HSPR Talks: Advancing Primary Care for All: Leveraging Evidence to Inform Solutions
Join us virtually!
April 23, 2025, 12:00pm - 1:30PM ET
Webinar Details
This webinar features a cross-provincial team of researchers who will use research evidence to explore common narratives around current primary care challenges and what is contributing to them. They will consider how solutions can be implemented in ways that are consistent with best available evidence across jurisdictions. Finally, they will reflect on the evolving role of HSPR researchers in ensuring evidence-based policy as primary care receives increasing political attention.
About the Presenters
Agnes Grudniewicz is an Associate Professor and Telfer Research Fellow in the Telfer School of Management at the University of Ottawa. She is an applied health services researcher focused on improving primary care in Canada. Her interests include interdisciplinary teams, mental illness, patients with complex care needs, practice models, and leadership. Using qualitative and mixed methods research, she explores team-based primary care and collaboration across settings and care providers. Her work aims to inform policy and improve Canadian health care systems. Agnes has a PhD in Health Services Research from the University of Toronto.
Lindsay Hedden is an Assistant Professor working in the Faculty of Health Sciences at Simon Fraser University and a Health Research BC Scholar. She leads a program of applied health services research that explores the drivers of and solutions to the primary care access crisis with a particular focus on communities experiencing marginalization. Dr. Hedden’s current projects address the rapid shift to the use of virtual care; evaluating new longitudinal, blended family physician payment models rolling out across multiple Canadian provinces; and examining the effects of the increasing corporatization and for-profit delivery of primary care on equity, accessibility, and quality of care. She has a PhD in Population and Public Health and has completed Post-Doctoral Fellowships with the BC Ministry of Health’s physician workforce planning team, and with the Centre for Clinical Epidemiology and Evaluation.
Ruth Lavergne is an Associate Professor in the Department of Family Medicine at Dalhousie University and holds a Tier II Canada Research Chair in Primary Care. Ruth’s program of research aims to address disparities in access and build evidence to ensure primary care organization, delivery, and workforce meet the needs of Canadians now and in the future.

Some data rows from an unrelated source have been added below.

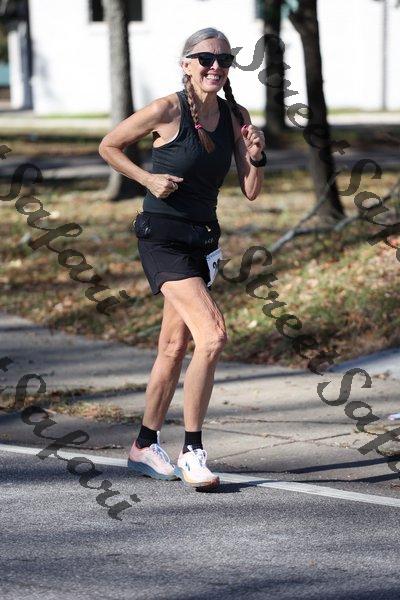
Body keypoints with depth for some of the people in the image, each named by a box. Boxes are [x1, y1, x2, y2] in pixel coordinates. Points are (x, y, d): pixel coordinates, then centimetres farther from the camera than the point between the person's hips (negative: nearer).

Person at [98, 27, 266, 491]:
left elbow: (251, 192, 4)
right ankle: (191, 453, -14)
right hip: (162, 239, -7)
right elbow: (108, 146, 1)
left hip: (201, 240, 7)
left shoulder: (235, 117, 4)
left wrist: (256, 156, -13)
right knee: (212, 336, -21)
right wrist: (148, 179, -10)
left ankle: (145, 446, 31)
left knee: (174, 348, 16)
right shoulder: (167, 111, -12)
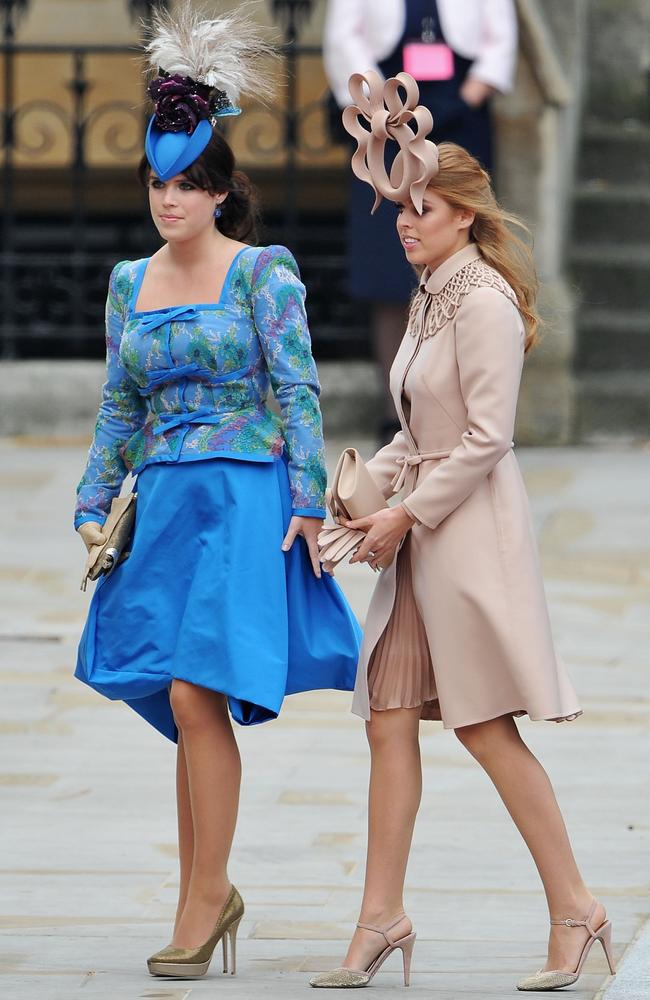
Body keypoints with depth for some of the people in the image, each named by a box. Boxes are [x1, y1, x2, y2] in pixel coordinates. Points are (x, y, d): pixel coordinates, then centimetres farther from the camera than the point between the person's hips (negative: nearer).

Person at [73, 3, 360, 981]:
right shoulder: (131, 284, 13)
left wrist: (306, 501, -12)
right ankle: (205, 891, 14)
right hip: (164, 502, 6)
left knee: (197, 697, -14)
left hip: (243, 497, -6)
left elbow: (297, 392, -6)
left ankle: (206, 894, -8)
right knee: (189, 710, 7)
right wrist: (94, 506, 13)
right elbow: (119, 408, 18)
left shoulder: (261, 272, -3)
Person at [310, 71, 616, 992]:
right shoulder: (430, 300, 13)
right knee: (390, 717, 5)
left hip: (474, 531, -9)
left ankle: (574, 908, 3)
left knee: (486, 726, -5)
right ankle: (381, 917, 8)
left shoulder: (484, 303, -15)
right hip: (423, 533, 9)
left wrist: (408, 515, -14)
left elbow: (486, 439, -18)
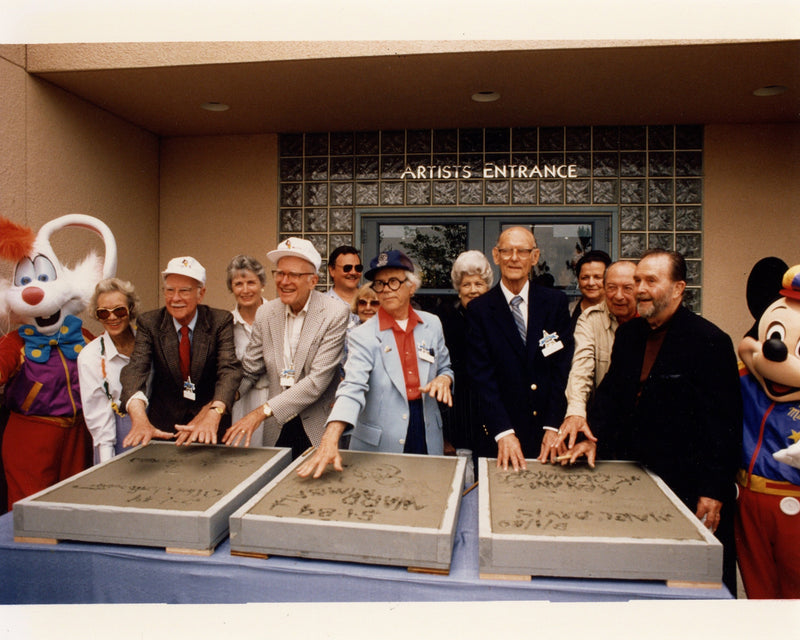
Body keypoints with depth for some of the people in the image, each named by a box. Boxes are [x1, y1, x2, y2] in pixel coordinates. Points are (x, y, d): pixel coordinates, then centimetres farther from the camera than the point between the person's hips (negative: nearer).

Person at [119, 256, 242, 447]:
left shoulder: (221, 321, -6)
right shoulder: (148, 323, -2)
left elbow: (229, 369, -18)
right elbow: (136, 368, -15)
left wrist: (213, 415, -36)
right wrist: (140, 419, -33)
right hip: (163, 427, 2)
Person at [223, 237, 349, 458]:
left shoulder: (335, 313, -14)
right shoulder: (265, 313, 2)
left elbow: (318, 380, -20)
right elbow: (248, 371, 6)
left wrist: (263, 411, -22)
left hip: (318, 429, -3)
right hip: (277, 428, 4)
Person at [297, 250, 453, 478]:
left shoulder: (432, 324, 4)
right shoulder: (363, 336, -9)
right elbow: (352, 389, -22)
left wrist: (444, 379, -8)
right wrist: (329, 442, -35)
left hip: (428, 439, 4)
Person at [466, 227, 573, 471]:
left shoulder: (555, 302, 2)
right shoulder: (479, 309, -2)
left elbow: (563, 367, -2)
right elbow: (482, 376, -8)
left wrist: (553, 427, -11)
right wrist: (503, 433, -17)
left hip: (549, 432, 2)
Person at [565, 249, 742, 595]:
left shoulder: (709, 341, -14)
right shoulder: (628, 334, 7)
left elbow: (723, 423, -14)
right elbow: (611, 391, 13)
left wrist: (714, 491, -15)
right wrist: (594, 437, -2)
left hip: (689, 486, -6)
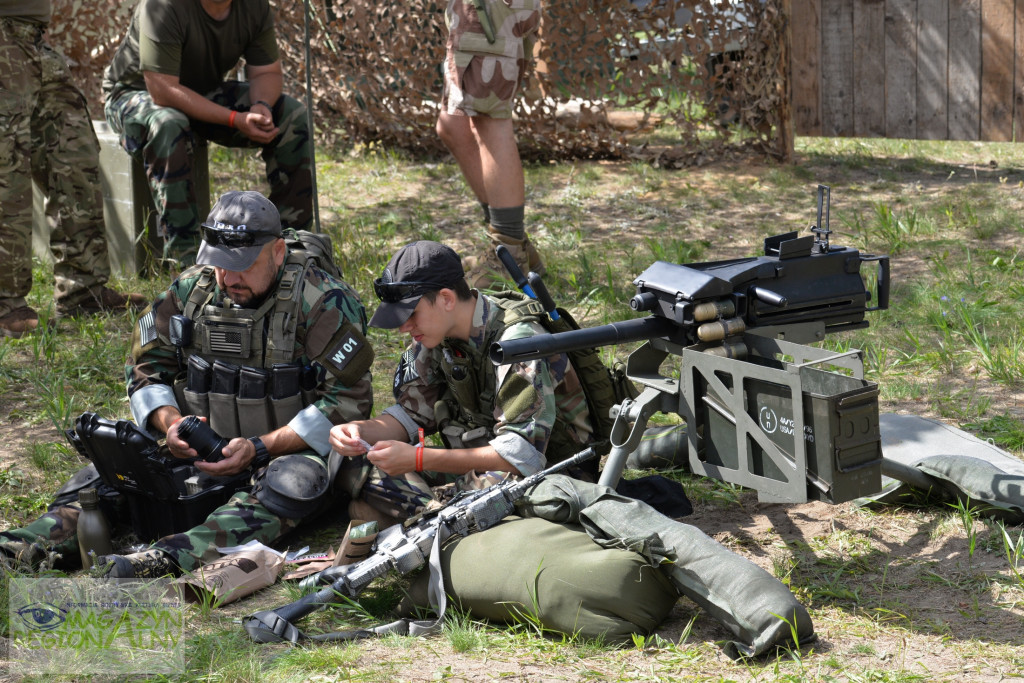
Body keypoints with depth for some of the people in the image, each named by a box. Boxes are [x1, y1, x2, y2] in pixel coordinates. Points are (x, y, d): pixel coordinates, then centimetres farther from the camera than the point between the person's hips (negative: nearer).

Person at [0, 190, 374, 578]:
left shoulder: (321, 303, -14)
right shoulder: (191, 290, 2)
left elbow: (348, 401, -16)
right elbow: (146, 367, 11)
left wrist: (259, 449, -23)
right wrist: (171, 422, -13)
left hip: (292, 449, -5)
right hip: (206, 445, 5)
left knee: (294, 483, -39)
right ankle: (35, 542, -38)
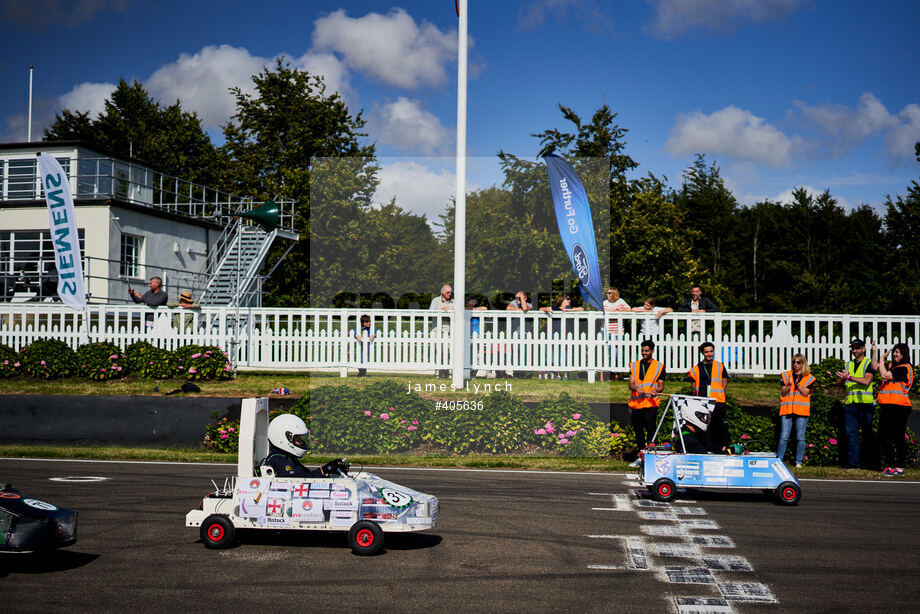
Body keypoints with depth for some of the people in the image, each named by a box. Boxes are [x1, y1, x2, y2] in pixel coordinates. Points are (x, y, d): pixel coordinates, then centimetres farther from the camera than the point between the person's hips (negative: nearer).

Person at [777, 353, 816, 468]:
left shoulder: (809, 378, 8)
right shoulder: (786, 375, 12)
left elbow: (805, 393, -2)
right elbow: (782, 393, 6)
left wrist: (798, 384, -15)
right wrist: (788, 385, -11)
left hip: (801, 411, -1)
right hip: (787, 410, 1)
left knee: (800, 437, 1)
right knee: (784, 437, -4)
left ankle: (798, 462, 9)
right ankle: (778, 460, 0)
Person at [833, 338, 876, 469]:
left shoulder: (869, 364, 2)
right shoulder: (848, 364, 17)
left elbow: (866, 381, -14)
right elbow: (839, 384, 11)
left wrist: (849, 377, -19)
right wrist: (841, 378, -11)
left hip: (865, 404, -4)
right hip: (850, 403, 4)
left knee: (867, 434, 0)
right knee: (851, 433, 0)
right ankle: (853, 461, 0)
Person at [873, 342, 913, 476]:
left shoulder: (904, 368, -10)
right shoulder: (892, 366, 17)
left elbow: (884, 375, -17)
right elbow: (876, 368, 27)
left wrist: (882, 359, -4)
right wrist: (874, 352, 20)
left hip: (898, 407, -9)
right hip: (887, 407, 9)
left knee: (898, 439, -5)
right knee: (884, 437, 11)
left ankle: (900, 468, 0)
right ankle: (890, 465, 19)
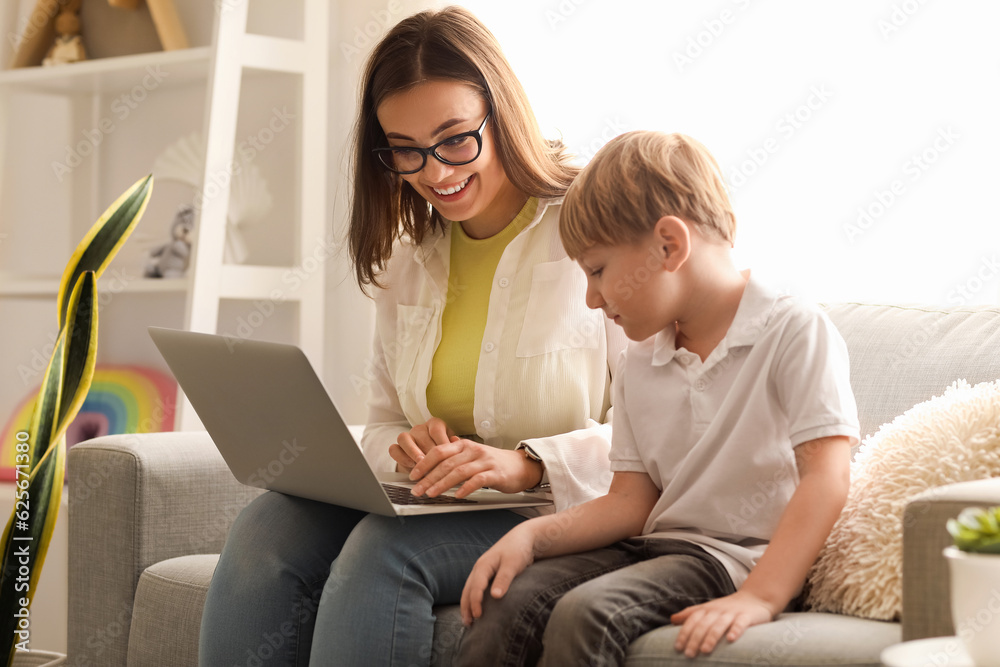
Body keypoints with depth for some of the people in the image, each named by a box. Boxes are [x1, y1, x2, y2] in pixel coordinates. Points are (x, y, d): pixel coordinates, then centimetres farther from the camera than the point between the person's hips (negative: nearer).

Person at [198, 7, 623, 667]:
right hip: (432, 508, 6)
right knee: (269, 527, -22)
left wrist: (528, 463, -24)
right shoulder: (407, 259, 15)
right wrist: (408, 450, -7)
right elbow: (381, 429, 18)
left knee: (387, 547, -33)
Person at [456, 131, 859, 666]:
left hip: (737, 555, -6)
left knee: (585, 614, -30)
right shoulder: (637, 365, 15)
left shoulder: (796, 332, -8)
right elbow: (631, 501, 12)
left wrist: (759, 597, -27)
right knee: (502, 606, -19)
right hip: (652, 542, 6)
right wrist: (532, 535, -6)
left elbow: (825, 477, -17)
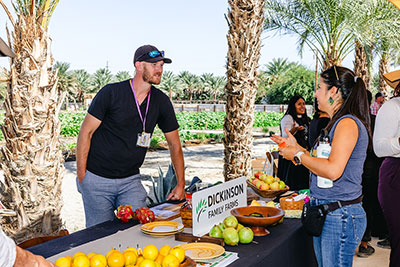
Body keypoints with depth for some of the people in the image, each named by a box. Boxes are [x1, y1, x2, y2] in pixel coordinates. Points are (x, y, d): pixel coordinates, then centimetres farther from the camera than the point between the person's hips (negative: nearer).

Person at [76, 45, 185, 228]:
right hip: (97, 179, -3)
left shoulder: (161, 101, 0)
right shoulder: (111, 93, -12)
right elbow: (85, 133, -7)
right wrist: (81, 177, -8)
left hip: (131, 180, 3)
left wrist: (181, 185, 4)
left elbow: (174, 144, 8)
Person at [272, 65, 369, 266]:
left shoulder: (348, 123, -16)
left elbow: (333, 170, -26)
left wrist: (298, 155, -14)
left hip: (340, 216, -10)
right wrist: (296, 147, 16)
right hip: (325, 212, 10)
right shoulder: (338, 123, 14)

She works with colleagues nationally to lead multi-jurisdictional, mixed methods primary care studies in collaboration with clinicians, policymakers, and patients. Ruth has a PhD in Population and Public Health from the University of British Columbia.
David Rudoler is an Associate Professor in the Faculty of Health Sciences at Ontario Tech University and a Research Chair at Ontario Shores Centre for Mental Health Sciences. His research interests include health human resources, specifically the supply of community-based primary and mental health services; the evaluation of policy interventions, including provider responses to payment models and incentives; the evaluation of community-based interventions for people with serious mental illness; and the application of methods in data science to issues in population health and mental health care services. David has a PhD in Health Services Research from the University of Toronto.
About the Moderators
Maggie Keresteci is the Executive Director at CAHSPR. She is an active participant in many provincial and pan-Canadian advisory panels where she provides strategic advice on achieving integration in the health system, including insights about the importance of patient, caregiver and family partnership in research, co-design of care and clinical interactions. Throughout her career Maggie has influenced the delivery of programs and models of care, conceived of and tested health services hypotheses that led to the development of evidence driven policies and leveraged innovation to improve care. She is a volunteer Board director with Emily’s House, Toronto’s only paediatric hospice and is a member of the core group for one of the newly announced Ontario Health Teams.
Dr. Rick Glazier is Scientific Director of the Institute of Health Services and Policy Research at the Canadian Institutes of Health Research (CIHR) and a Senior Core Scientist at ICES. He is also a staff family physician at St. Michael’s Hospital in Toronto and a Scientist in its Centre for Urban Health Solutions, a Professor at the University of Toronto in the Department of Family and Community Medicine, Faculty of Medicine, and Dalla Lana School of Public Health. His research interests include evaluating health system transformation, primary care health services delivery models, health of disadvantaged populations, management of chronic conditions, and population-based and geographic methods for improving equity in health.